Vegan gluten free choc chip cookies

Nut free, xanthan gum free
4.75 from 4
Prep Time 20 minutes
Cook Time 24 minutes
Chilling time 8 hours
Course Sweet
Cuisine Food Intolerance Friendly
Servings 8 cookies

Ingredients
  

  • 75g COLD vegan butter (needs at least 65% fat per 100g, I used Nuttelex Buttery for all my tests)
  • 50g light brown sugar
  • 25g caster sugar
  • 2 tsp vanilla bean paste (I use Queen because it's nice and thick)
  • 2 tsp cold soy milk (I used Bonsoy)
  • 55-70g tapioca flour (read notes carefully)
  • 30g brown rice flour (make sure it's finely milled)
  • 1 tsp baking powder
  • 1/4 tsp fine salt
  • 50-100g vegan chocolate (I used Lindt dark, I haven't tried a coconut oil based one)
  • sea salt flakes, to finish

Instructions
 

The night before:

  • Weigh the sugar and COLD vegan butter out.
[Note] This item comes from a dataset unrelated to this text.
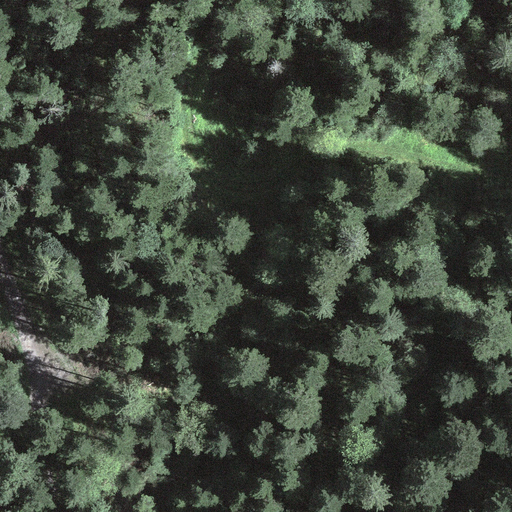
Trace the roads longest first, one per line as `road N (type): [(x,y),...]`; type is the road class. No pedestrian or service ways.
road 1 (track): [(206,0),(187,85),(187,133),(215,181),(261,188),(300,159),(357,143),(450,165),(511,168)]
road 2 (track): [(0,244),(129,511)]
It should come straight from the fridge, and have been there overnight beforehand. Please don't pop it in ten minutes before creaming and then ask me why they didn't work.
  • Place them into the bowl of your kitchen mixer. Add the vanilla bean paste and cream for 1 minute on a high speed. I use my whisk attachment and cream on speed 6 on a Kitchenaid.
  • Use a spatula to wipe down the bowl edges, making sure there's no rogue butter or sugar there. Cream for another minute. The mixture, while the whisk attachment is whisking through it, should look like a light coloured cookie batter already. The whisk should leave tracks.
  • If you live in a hot climate or a summery one (I tested this in the depths of winter) consider transferring the vegan butter mixture to the fridge while you weigh the flours out.
  • Weigh the flours, baking powder and salt into a small bowl. Use a clean, dry whisk to thoroughly combine.
  • Remove the butter mixture from the fridge, and measure out the COLD soy milk. I use soy milk. Mix the soy milk into the butter mixture until the edges pull away from the bowl.
  • Add the flour mixture to the butter, ensuring you get every little bit. Even 5g deviation in these cookies makes a huge difference. Use a spoon to mix until the cookie dough comes together and is just too wet to handle. Make sure you scrape up every bit of flour from the sides of the bowl.
  • I like to transfer the cookie dough back into the flour bowl (which is small and fridge friendly) and cover it to refrigerate overnight. Anecdotally, I found that the vegan chocolate looks prettier and melts more dramatically if you mix it into the cold dough, just before cooking.

The next day:

  • Preheat the oven to 180C or 356F.
  • Chop the chocolate (texturally and visually far more interesting) and stir through the cookie dough. Anedotally, I have found that putting the oven tray into the freezer for 10 or so minutes before use can help stop excess cookie spread.
  • I recommend cooking 1 cookie solo first, just to check that the cookie is exactly what you want. This way, you can easily adjust and proceed. If the cookie is flat, see the flat troubleshooting section, and if you tick everything off, add 5g extra tapioca flour. To address a puffy cookie with no spread, add 1 extra teaspoon soy milk, and bake off another cookie.
  • If you're happy with the cookie consistency, place 4 X 1 tablespoon balls of cookie dough evenly across the tray. They will have shaggy edges (you can't roll this dough with your hand) but thats fine. Put them in the oven for 10 minutes. When you open the door, they should have spread and puffed up. Gently bang the tray on the oven rack to release the gas in the cookies and create rippled surfaces. Cook them a little longer if they need darkening - only 1-2 minutes, so they're still crispy inside.
  • Repeat with the remaining cookies on a cold tray.
  • Allow them to sit on the tray for a minute or so, before gently transferring the baking sheet onto a cool surface. Don't pick them up for AT LEAST five minutes - they are molten sugar without an egg to bind, and need time to cool.